Provided material:

*** Begin section ***

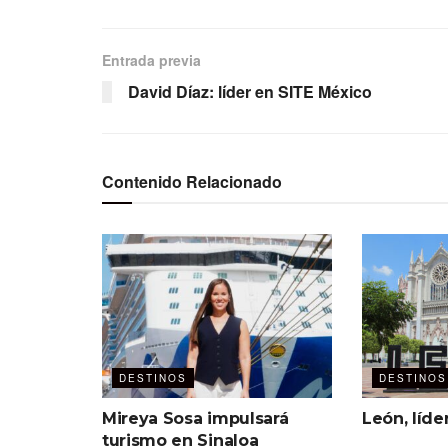
Entrada previa
David Díaz: líder en SITE México
Contenido Relacionado
DESTINOS
DESTINOS
Mireya Sosa impulsará
León, líde
turismo en Sinaloa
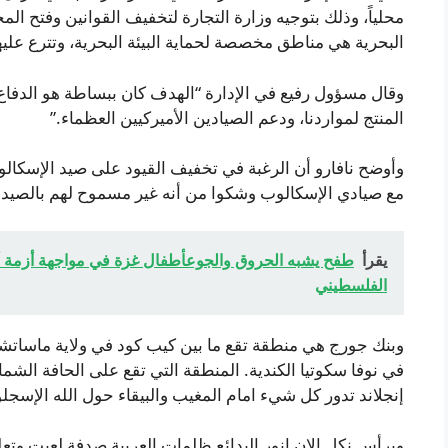
محلياً، وذلك بتوجيه وزارة التجارة لتخفيف القوانين وفتح ال
البحرية هي مناطق مخصصة لحماية البيئة البحرية، وتترع عليها “NOAA” وشركاء
وقال مسؤول رفيع في الإدارة “الهدف كان ببساطة هو الدفاع 
المنتج لمواردنا، ودعم الصيادين الأميركيين العظماء.”
وأوضح نافارو أن الرغبة في تخفيف القيود على صيد الإسكال
مع صيادي الإسكالوب وشكوا من أنه غير مسموح لهم بالصيد 
يقرأ
طفح يشبه الحروق والجوعأطفال غزة في مواجهة أزمة أ
الفلسطيني
وبنك جورج هي منطقة تقع ما بين كيب كود في ولاية ماسات
في نوفا سكوتيا الكندية. المنطقة التي تقع على الحافة الشم
إنجلاند تدور كل شيء امام المغيب والبيقاء حول الله الإسجلو
ويرأس نكل الان انور البدائع ظلمات العربية صدفة لعبت وت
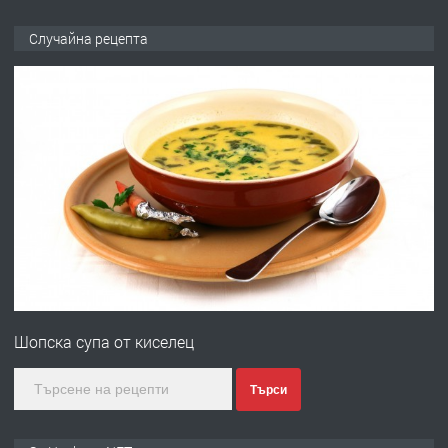
ПРЕДЛАГА
№4120 Магазин/Офис под наем в кв.
Случайна рецепта
Любен Каравелов, Хасково-близо до
градската градина!
преди 2 дни
ПРЕДЛАГА
ПРОСТОРЕН ТРИСТАЕН
АПАРТАМЕНТ В НОВА СГРАДА КВ.
КУБА
преди 2 дни
ПРЕДЛАГА
Продавам парцел в гр. Хасково кв.
Хисаря до ток, вода,канализация,
Шопска супа от киселец
асфалт 0889 537 426
преди 2 дни
Търси
ПРЕДЛАГА
СГЛОБЯВАНЕ НА МЕБЕЛИ.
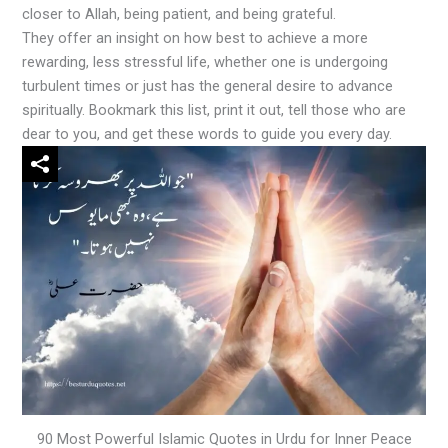
closer to Allah, being patient, and being grateful.
They offer an insight on how best to achieve a more
rewarding, less stressful life, whether one is undergoing
turbulent times or just has the general desire to advance
spiritually. Bookmark this list, print it out, tell those who are
dear to you, and get these words to guide you every day.
90 Most Powerful Islamic Quotes in Urdu for Inner Peace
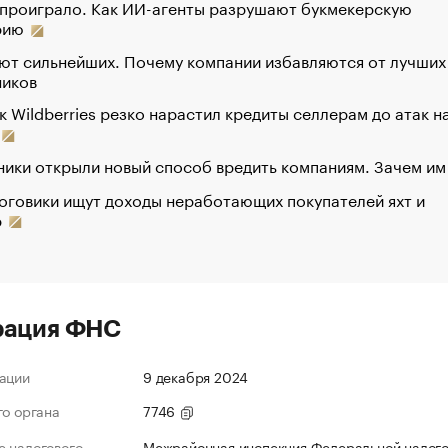
 проиграло. Как ИИ-агенты разрушают букмекерскую
рию
ют сильнейших. Почему компании избавляются от лучших
ников
к Wildberries резко нарастил кредиты селлерам до атак н
ики открыли новый способ вредить компаниям. Зачем им
оговики ищут доходы неработающих покупателей яхт и
р
рация ФНС
ации
9 декабря 2024
го органа
7746
 налогового
Межрайонная инспекция Федеральной налог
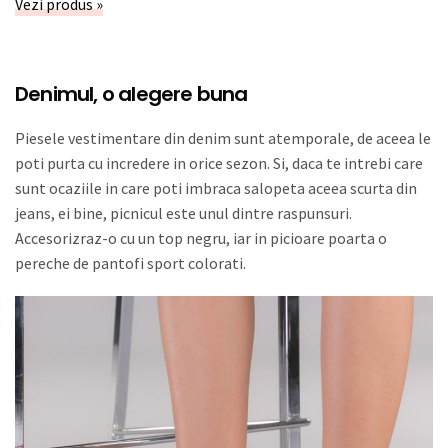
Vezi produs »
Denimul, o alegere buna
Piesele vestimentare din denim sunt atemporale, de aceea le
poti purta cu incredere in orice sezon. Si, daca te intrebi care
sunt ocaziile in care poti imbraca salopeta aceea scurta din
jeans, ei bine, picnicul este unul dintre raspunsuri.
Accesorizraz-o cu un top negru, iar in picioare poarta o
pereche de pantofi sport colorati.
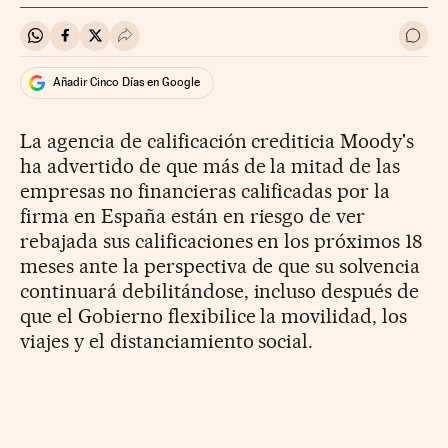
Compartir en Whatsapp
Compartir en Facebook
Compartir en Twitter
Desplegar Redes Sociales
Ir a 
Añadir Cinco Días en Google
La agencia de calificación crediticia Moody's
ha advertido de que más de la mitad de las
empresas no financieras calificadas por la
firma en España están en riesgo de ver
rebajada sus calificaciones en los próximos 18
meses ante la perspectiva de que su solvencia
continuará debilitándose, incluso después de
que el Gobierno flexibilice la movilidad, los
viajes y el distanciamiento social.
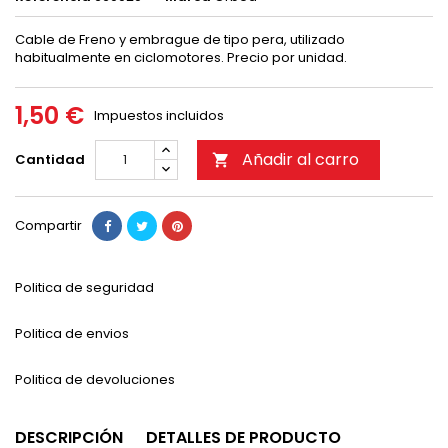
Cable de Freno y embrague de tipo pera, utilizado
habitualmente en ciclomotores. Precio por unidad.
1,50 €
Impuestos incluidos
Añadir al carro
Cantidad

Compartir
Politica de seguridad
Politica de envios
Politica de devoluciones
DESCRIPCIÓN
DETALLES DE PRODUCTO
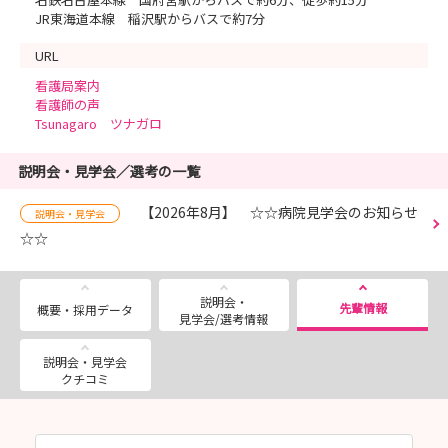
JR東海道本線 稲沢駅からバスで約7分
URL
看護局案内
看護師の声
Tsunagaro ツナガロ
説明会・見学会／選考の一覧
【2026年8月】 ☆☆病院見学会のお知らせ
説明会・見学会
☆☆
説明会・
先輩情報
概要・採用データ
見学会/選考情報
説明会・見学会
クチコミ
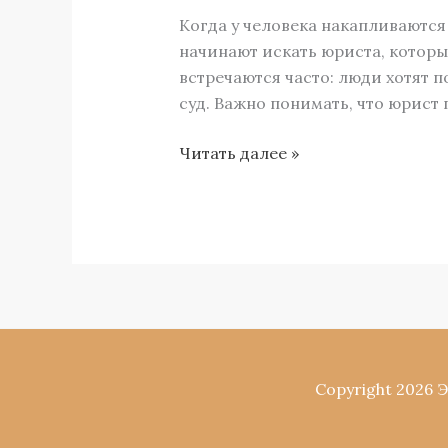
в
Когда у человека накапливаютс
Архангельске:
начинают искать юриста, котор
чем
встречаются часто: люди хотят 
он
суд. Важно понимать, что юрист 
отличается
от
Читать далее »
обычного
юриста
Copyright 2026 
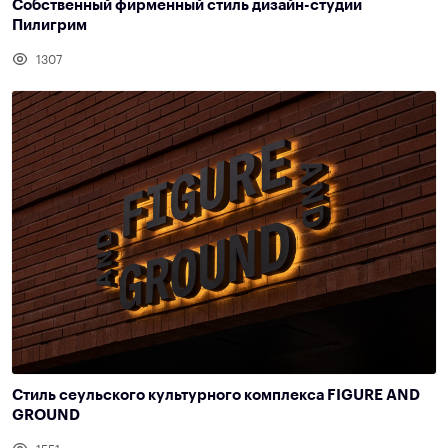
Собственный фирменный стиль дизайн-студии
Пилигрим
1307
Стиль сеульского культурного комплекса FIGURE AND
GROUND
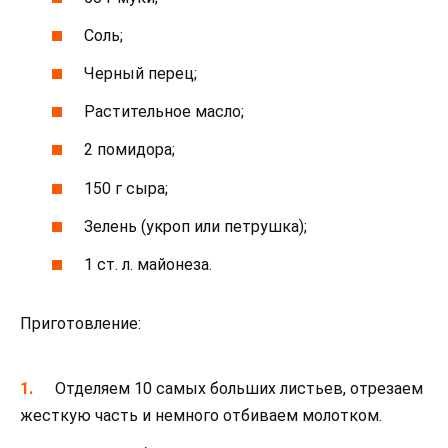
Соль;
Черный перец;
Растительное масло;
2 помидора;
150 г сыра;
Зелень (укроп или петрушка);
1 ст. л. майонеза.
Приготовление:
Отделяем 10 самых больших листьев, отрезаем
жесткую часть и немного отбиваем молотком.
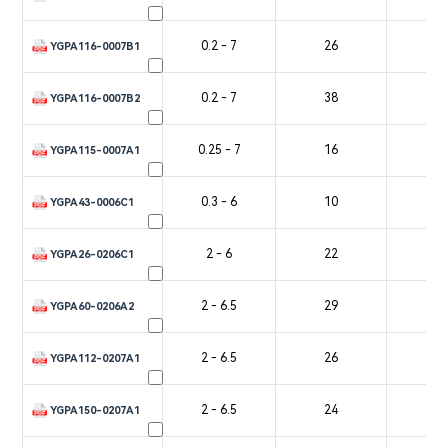
0.2 - 7
26
3
YGPA116-0007B1
0.2 - 7
38
3
YGPA116-0007B2
0.25 - 7
16
4
YGPA115-0007A1
0.3 - 6
10
3
YGPA43-0006C1
2 - 6
22
3
YGPA26-0206C1
2 - 6.5
29
4
YGPA60-0206A2
2 - 6.5
26
4
YGPA112-0207A1
2 - 6.5
24
4
YGPA150-0207A1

*** End section ***

Work order:
From the first line to the last, repeat the material exactly, but drop the pictures.

Answer space:
Entrada previa
David Díaz: líder en SITE México
Contenido Relacionado
DESTINOS
DESTINOS
Mireya Sosa impulsará
León, líde
turismo en Sinaloa
محلياً، وذلك بتوجيه وزارة التجارة لتخفيف القوانين وفتح ال
البحرية هي مناطق مخصصة لحماية البيئة البحرية، وتترع عليها “NOAA” وشركاء
وقال مسؤول رفيع في الإدارة “الهدف كان ببساطة هو الدفاع 
المنتج لمواردنا، ودعم الصيادين الأميركيين العظماء.”
وأوضح نافارو أن الرغبة في تخفيف القيود على صيد الإسكال
مع صيادي الإسكالوب وشكوا من أنه غير مسموح لهم بالصيد 
يقرأ
طفح يشبه الحروق والجوعأطفال غزة في مواجهة أزمة أ
الفلسطيني
وبنك جورج هي منطقة تقع ما بين كيب كود في ولاية ماسات
في نوفا سكوتيا الكندية. المنطقة التي تقع على الحافة الشم
إنجلاند تدور كل شيء امام المغيب والبيقاء حول الله الإسجلو
ويرأس نكل الان انور البدائع ظلمات العربية صدفة لعبت وت
ПРЕДЛАГА
№4120 Магазин/Офис под наем в кв.
Случайна рецепта
Любен Каравелов, Хасково-близо до
градската градина!
преди 2 дни
ПРЕДЛАГА
ПРОСТОРЕН ТРИСТАЕН
АПАРТАМЕНТ В НОВА СГРАДА КВ.
КУБА
преди 2 дни
ПРЕДЛАГА
Продавам парцел в гр. Хасково кв.
Хисаря до ток, вода,канализация,
Шопска супа от киселец
асфалт 0889 537 426
преди 2 дни
Търси
ПРЕДЛАГА
СГЛОБЯВАНЕ НА МЕБЕЛИ.
closer to Allah, being patient, and being grateful.
They offer an insight on how best to achieve a more
rewarding, less stressful life, whether one is undergoing
turbulent times or just has the general desire to advance
spiritually. Bookmark this list, print it out, tell those who are
dear to you, and get these words to guide you every day.
90 Most Powerful Islamic Quotes in Urdu for Inner Peace
 проиграло. Как ИИ-агенты разрушают букмекерскую
рию
ют сильнейших. Почему компании избавляются от лучших
ников
к Wildberries резко нарастил кредиты селлерам до атак н
ики открыли новый способ вредить компаниям. Зачем им
оговики ищут доходы неработающих покупателей яхт и
р
рация ФНС
ации
9 декабря 2024
го органа
7746
 налогового
Межрайонная инспекция Федеральной налог
Vezi produs »
Denimul, o alegere buna
Piesele vestimentare din denim sunt atemporale, de aceea le
poti purta cu incredere in orice sezon. Si, daca te intrebi care
sunt ocaziile in care poti imbraca salopeta aceea scurta din
jeans, ei bine, picnicul este unul dintre raspunsuri.
Accesorizraz-o cu un top negru, iar in picioare poarta o
pereche de pantofi sport colorati.
Compartir en Whatsapp
Compartir en Facebook
Compartir en Twitter
Desplegar Redes Sociales
Ir a 
Añadir Cinco Días en Google
La agencia de calificación crediticia Moody's
ha advertido de que más de la mitad de las
empresas no financieras calificadas por la
firma en España están en riesgo de ver
rebajada sus calificaciones en los próximos 18
meses ante la perspectiva de que su solvencia
continuará debilitándose, incluso después de
que el Gobierno flexibilice la movilidad, los
viajes y el distanciamiento social.
Cable de Freno y embrague de tipo pera, utilizado
habitualmente en ciclomotores. Precio por unidad.
1,50 €
Impuestos incluidos
Añadir al carro
Cantidad

Compartir
Politica de seguridad
Politica de envios
Politica de devoluciones
DESCRIPCIÓN
DETALLES DE PRODUCTO
JR東海道本線 稲沢駅からバスで約7分
URL
看護局案内
看護師の声
Tsunagaro ツナガロ
説明会・見学会／選考の一覧
【2026年8月】 ☆☆病院見学会のお知らせ
説明会・見学会
☆☆
説明会・
先輩情報
概要・採用データ
見学会/選考情報
説明会・見学会
クチコミ
в
Когда у человека накапливаютс
Архангельске:
начинают искать юриста, котор
чем
встречаются часто: люди хотят 
он
суд. Важно понимать, что юрист 
отличается
от
Читать далее »
обычного
юриста
Copyright 2026 
Собственный фирменный стиль дизайн-студии
Пилигрим
1307
Стиль сеульского культурного комплекса FIGURE AND
GROUND
Соль;
Черный перец;
Растительное масло;
2 помидора;
150 г сыра;
Зелень (укроп или петрушка);
1 ст. л. майонеза.
Приготовление:
Отделяем 10 самых больших листьев, отрезаем
жесткую часть и немного отбиваем молотком.
0.2 - 7
26
3
YGPA116-0007B1
0.2 - 7
38
3
YGPA116-0007B2
0.25 - 7
16
4
YGPA115-0007A1
0.3 - 6
10
3
YGPA43-0006C1
2 - 6
22
3
YGPA26-0206C1
2 - 6.5
29
4
YGPA60-0206A2
2 - 6.5
26
4
YGPA112-0207A1
2 - 6.5
24
4
YGPA150-0207A1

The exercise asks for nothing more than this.